Top of Document text

Traditional
public struct Traditional
The Traditional roman numeral type uses figured-bass notation and both upper and lower case characters. Examples:
- iv6: first-inversion minor triad built on the fourth scale-degree
- IM43: second-inversion major-seventh chord built on the tonic.
- Ger6: German augmented-sixth chord.
- VI6: first-inversion major triad built on the flatted-sixth scale-degree.
Note that the convention of using the upper case ‘M’ character to imply a major-seventh chord is applied here. I7, for example, implies a dominant-seventh chord built on the tonic. Initialized with a string, e.g. RomanNumeral.Traditional(iv6
).
-
All available roman numeral strings as an array of strings.
Declaration
Swift
public static var options: [String]
-
Offsets-from-tonic for the current instance (values can be > 12).
Declaration
Swift
public var offsets = [Int]()

Bottom of Document text
Top of Given entries

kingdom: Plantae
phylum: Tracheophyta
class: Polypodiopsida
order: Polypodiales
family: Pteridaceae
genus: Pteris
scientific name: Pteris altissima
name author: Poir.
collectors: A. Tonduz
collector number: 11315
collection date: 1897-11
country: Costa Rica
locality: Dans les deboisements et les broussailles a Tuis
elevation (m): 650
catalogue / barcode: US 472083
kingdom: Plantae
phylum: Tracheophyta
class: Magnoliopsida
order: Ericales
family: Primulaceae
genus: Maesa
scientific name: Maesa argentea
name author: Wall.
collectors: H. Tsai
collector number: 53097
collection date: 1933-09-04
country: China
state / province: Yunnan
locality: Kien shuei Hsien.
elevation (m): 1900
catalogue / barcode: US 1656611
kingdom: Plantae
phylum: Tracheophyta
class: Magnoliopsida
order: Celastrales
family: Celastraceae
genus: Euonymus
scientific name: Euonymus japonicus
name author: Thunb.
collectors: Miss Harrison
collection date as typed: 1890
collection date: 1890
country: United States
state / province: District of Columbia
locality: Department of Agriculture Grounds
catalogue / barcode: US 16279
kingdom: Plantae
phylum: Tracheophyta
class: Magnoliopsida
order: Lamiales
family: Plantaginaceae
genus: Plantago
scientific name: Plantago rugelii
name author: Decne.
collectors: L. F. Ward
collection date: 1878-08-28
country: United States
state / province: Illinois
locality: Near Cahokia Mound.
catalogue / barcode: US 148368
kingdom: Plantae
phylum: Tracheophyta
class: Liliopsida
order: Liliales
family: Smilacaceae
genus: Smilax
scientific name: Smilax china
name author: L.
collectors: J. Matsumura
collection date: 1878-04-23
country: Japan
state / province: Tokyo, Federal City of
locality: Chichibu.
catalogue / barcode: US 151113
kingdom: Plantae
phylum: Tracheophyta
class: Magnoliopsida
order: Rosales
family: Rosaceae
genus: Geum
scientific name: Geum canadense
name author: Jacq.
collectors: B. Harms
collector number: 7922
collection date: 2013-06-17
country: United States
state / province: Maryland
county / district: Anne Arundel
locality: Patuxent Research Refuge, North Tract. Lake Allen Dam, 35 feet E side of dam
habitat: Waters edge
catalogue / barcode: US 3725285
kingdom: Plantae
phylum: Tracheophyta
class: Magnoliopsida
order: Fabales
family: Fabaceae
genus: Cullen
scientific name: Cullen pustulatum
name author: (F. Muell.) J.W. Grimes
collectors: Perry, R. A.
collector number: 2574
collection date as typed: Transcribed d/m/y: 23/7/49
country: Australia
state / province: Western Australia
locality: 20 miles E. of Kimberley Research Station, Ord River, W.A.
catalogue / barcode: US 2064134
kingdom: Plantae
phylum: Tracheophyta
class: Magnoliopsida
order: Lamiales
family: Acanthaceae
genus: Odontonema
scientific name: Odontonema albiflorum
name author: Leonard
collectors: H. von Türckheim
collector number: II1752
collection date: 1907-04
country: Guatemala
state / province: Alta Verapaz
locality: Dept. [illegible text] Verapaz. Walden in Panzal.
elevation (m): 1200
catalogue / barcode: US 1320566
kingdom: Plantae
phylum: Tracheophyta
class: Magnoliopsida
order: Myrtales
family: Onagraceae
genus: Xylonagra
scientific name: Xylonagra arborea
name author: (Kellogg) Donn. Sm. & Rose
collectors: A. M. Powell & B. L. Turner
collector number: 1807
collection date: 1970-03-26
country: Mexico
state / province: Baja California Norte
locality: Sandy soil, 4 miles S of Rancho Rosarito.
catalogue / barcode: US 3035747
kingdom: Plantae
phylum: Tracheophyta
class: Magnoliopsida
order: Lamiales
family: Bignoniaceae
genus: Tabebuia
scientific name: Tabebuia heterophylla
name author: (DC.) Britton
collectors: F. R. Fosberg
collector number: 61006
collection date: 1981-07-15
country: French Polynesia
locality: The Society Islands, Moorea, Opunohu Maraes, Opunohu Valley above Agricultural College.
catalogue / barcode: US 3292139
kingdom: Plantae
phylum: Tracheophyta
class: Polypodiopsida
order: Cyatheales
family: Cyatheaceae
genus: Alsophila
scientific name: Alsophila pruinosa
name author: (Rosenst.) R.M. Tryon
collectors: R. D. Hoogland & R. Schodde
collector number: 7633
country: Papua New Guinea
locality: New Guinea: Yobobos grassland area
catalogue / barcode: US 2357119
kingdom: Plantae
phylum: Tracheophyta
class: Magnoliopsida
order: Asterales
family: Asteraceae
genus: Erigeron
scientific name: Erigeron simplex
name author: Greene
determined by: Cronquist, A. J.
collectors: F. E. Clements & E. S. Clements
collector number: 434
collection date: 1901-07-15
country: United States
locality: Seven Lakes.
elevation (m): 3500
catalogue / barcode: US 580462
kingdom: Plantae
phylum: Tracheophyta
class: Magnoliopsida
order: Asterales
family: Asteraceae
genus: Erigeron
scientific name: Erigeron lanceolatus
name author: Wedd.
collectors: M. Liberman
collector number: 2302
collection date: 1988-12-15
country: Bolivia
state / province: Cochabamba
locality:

Bottom of Given entries

## Parts of the exercise
1. Please reproduce the roman numeral documentation exactly, starting at "Note that the" and ending at "can be > 12).".
2. Translate this sentence from the roman numeral documentation into Spanish: "Note that the convention of using the upper case ‘M’ character to imply a major-seventh chord is applied here."
3. According to the roman numeral documentation, what kind of chord does I7 imply?

## Answers to the exercise
1.
Note that the convention of using the upper case ‘M’ character to imply a major-seventh chord is applied here. I7, for example, implies a dominant-seventh chord built on the tonic. Initialized with a string, e.g. RomanNumeral.Traditional(iv6
).
-
All available roman numeral strings as an array of strings.
Declaration
Swift
public static var options: [String]
-
Offsets-from-tonic for the current instance (values can be > 12).

2. Tenga en cuenta que aquí se aplica la convención de usar el carácter ‘M’ en mayúscula para indicar un acorde de séptima mayor.

3. A dominant-seventh chord built on the tonic.